REQUESTS —
**A)** In the article on roller-delayed blowback weapons, which rifle did the German army adopt in 1959?
**B)** Please extend the article on roller-delayed blowback weapons beyond its last sentence.

ARTICLE —
________________
Despite, let us say, the marginal popularity and success of delayed and retarded action systems during the first half of the 20th century, one particular company became a strong proponent of this system during the second half of the same era. Here we speak about the famous German company that became commercially successful especially due to their delayed (retarded) blowback weapons of many types. As you can rightfully guess, this company is called Heckler und Koch and we are speaking about the roller-delayed system. The origins of this system can be traced back to two parallel German developments dated to the 1944-45 era. One was the experimental MG.42(V) / MG.45 universal machine gun by Grossfuss, and another the great 06(H) / Stg.45(M) assault rifle by Mauser. Both systems started as roller-locked actions based on the highly successful MG.42 machine gun. In both cases it was found that with careful redesign, rigid locking can be replaced with a self-opening system in which rollers act as a means of retarding the bolt head, at the same time accelerating the heavier bolt body, by riding inclined surfaces in the barrel extension. This system was refined during the 1950s by German engineers who emigrated to Spain after the end of WW2. There it was first successfully used in the CETME Mod.B automatic rifle, which was later licensed to H&K in Germany and in modified form, adopted by the German army as the 7.62×51 G3 rifle in 1959. Inherent extraction issues typical to delayed / retarded blowback systems were solved here by using a so-called “fluted chamber” that allowed some of the powder gases from the bore to flow rearward through the flutes and thus provide some compensating pressure from outside of the cartridge case, decreasing the friction during the initial, high pressure stages of blowback.
Starting with this rifle, HK engineers then developed a broad family of small arms, all utilising this same roller-delayed (retarded) system. This family initially included the G3 as the parent weapon, plus HK 11 light machine gun and HK 21 universal machine gun (all chambered for 7.62×51 NATO ammunition), as well as the smaller HK P9s pistol (in 9×19 and .45) and one of the most successful submachine guns of the post-WW2 era, the HK MP5 (in 9×19, and, later on, in .40SW and 10mm Auto). The second generation of roller delayed systems included 5.56mm weapons such as the HK 33 and G41 rifles, HK 13 and HK 23 light machine guns, as well as the HK 7.62mm PSG-1 sniper rifle. The G3 rifle met with significant international success, being adopted by at least 30 militaries worldwide and produced under license in several countries (including Turkey, Pakistan and Iran). The MP5 became an international hit, being adopted by God only knows how many militaries and law enforcement organizations around the world. Incidentally, today HK MP5 remains the only mass-produced delayed (retarded) blowback weapon, despite the fact that similar results with 9×19 ammunition can be easily obtained with simpler and cheaper “simple” blowback weapons. Similar roller-delayed actions were also used in a small number of other weapons, such as the US-made Calico submachine guns or more recent SRM 1216 semi-automatic shotguns (also of US production). However, no other weapon with a similar action could compete with the MP5 in terms of popularity and success.
________________
Dataset records
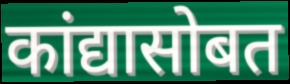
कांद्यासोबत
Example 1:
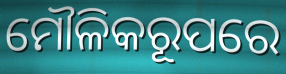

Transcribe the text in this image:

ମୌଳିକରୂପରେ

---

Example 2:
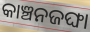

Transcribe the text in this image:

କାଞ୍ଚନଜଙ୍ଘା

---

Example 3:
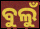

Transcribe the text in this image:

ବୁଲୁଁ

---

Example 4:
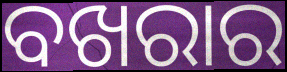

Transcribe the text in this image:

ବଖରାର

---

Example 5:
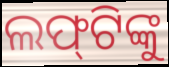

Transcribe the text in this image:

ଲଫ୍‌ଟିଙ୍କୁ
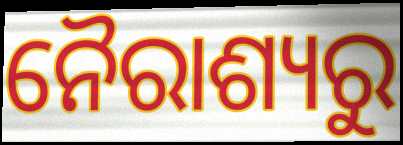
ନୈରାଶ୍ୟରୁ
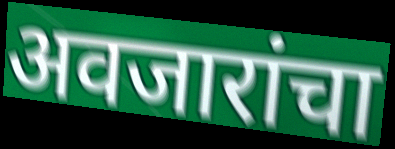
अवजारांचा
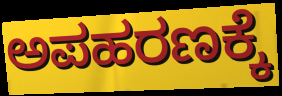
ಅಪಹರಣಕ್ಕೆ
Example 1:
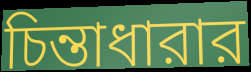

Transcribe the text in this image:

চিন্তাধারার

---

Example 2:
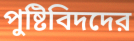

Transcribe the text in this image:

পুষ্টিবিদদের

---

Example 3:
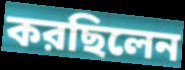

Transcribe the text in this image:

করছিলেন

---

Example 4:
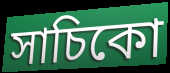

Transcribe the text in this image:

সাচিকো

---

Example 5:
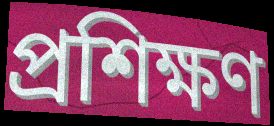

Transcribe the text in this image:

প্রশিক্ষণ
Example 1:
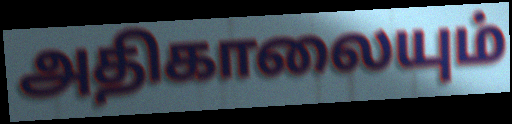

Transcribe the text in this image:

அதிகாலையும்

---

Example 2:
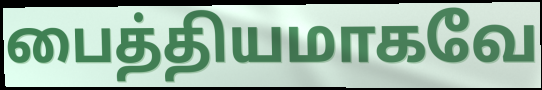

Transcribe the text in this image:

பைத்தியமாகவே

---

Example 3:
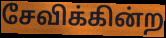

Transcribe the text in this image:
________________
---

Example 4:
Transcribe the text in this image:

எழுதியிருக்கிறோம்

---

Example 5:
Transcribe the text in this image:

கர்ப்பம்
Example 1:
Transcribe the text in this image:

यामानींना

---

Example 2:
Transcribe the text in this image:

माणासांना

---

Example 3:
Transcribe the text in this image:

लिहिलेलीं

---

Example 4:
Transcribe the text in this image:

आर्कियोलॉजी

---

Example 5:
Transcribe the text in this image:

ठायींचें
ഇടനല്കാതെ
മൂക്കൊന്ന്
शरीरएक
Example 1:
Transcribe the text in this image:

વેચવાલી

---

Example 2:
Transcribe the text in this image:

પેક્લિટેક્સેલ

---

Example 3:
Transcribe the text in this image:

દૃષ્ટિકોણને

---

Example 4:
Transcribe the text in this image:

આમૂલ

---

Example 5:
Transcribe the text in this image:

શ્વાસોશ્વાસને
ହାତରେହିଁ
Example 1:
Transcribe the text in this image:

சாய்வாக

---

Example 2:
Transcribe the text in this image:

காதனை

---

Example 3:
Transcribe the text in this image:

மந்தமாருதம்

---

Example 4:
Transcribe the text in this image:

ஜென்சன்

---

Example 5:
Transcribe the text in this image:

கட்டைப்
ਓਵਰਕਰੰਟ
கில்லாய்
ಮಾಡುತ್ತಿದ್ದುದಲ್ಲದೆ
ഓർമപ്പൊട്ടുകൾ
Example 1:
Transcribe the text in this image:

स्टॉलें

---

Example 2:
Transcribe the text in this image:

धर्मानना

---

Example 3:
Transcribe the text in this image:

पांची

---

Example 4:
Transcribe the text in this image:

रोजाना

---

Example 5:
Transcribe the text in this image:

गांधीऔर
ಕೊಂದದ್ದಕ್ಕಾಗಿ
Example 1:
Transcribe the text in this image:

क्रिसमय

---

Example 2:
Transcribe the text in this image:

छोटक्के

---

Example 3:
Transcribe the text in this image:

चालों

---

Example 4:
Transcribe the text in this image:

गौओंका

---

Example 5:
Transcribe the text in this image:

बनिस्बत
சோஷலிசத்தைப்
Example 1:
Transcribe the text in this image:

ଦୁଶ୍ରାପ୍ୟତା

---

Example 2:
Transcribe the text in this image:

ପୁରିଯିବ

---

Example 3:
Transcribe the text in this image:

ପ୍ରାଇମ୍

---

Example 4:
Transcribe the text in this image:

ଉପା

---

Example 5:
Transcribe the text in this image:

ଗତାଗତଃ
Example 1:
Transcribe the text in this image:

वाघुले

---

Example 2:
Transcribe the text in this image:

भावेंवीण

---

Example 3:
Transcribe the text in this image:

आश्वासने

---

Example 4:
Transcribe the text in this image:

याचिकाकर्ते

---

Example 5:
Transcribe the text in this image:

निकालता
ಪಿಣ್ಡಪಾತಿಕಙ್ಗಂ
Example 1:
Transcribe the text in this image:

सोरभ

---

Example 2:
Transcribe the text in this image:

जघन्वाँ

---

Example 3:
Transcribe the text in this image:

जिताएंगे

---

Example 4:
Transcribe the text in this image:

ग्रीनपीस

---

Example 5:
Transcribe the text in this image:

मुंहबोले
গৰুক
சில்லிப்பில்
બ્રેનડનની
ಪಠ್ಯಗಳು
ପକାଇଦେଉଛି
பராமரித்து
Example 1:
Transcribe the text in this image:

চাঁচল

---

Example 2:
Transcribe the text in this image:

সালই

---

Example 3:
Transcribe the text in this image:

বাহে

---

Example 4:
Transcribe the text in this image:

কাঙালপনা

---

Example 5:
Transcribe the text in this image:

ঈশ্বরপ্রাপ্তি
________________
ANSWERS TO THE EXERCISES —
**A)** The 7.62×51 G3 rifle, a modified form of the CETME Mod.B.

**B)**
Notably less successful was another German design of a type of retarded blowback action, which used the pressure of powder gases to slow down the initial opening of the breech block. First used in 1945 in the experimental VG.1-5 semi-automatic carbine by Rheinmetall, it was later employed in the Austrian made Steyr GB-18 pistol and in the German made HK P7 pistol (in modified form). In the case of the Rheinmetall rifle and Steyr pistol, powder gases were fed from the bore (via dual ports) into the sliding cylinder fitted around the barrel; there they expanded, acting against the annular forward end of the cylinder, which in turn was connected to the breechblock. In the HK P7 pistol, the gas cylinder was located below the barrel, but in all cases the gas-retarded system was prone to rapid overheating and the clogging of gas powder residue.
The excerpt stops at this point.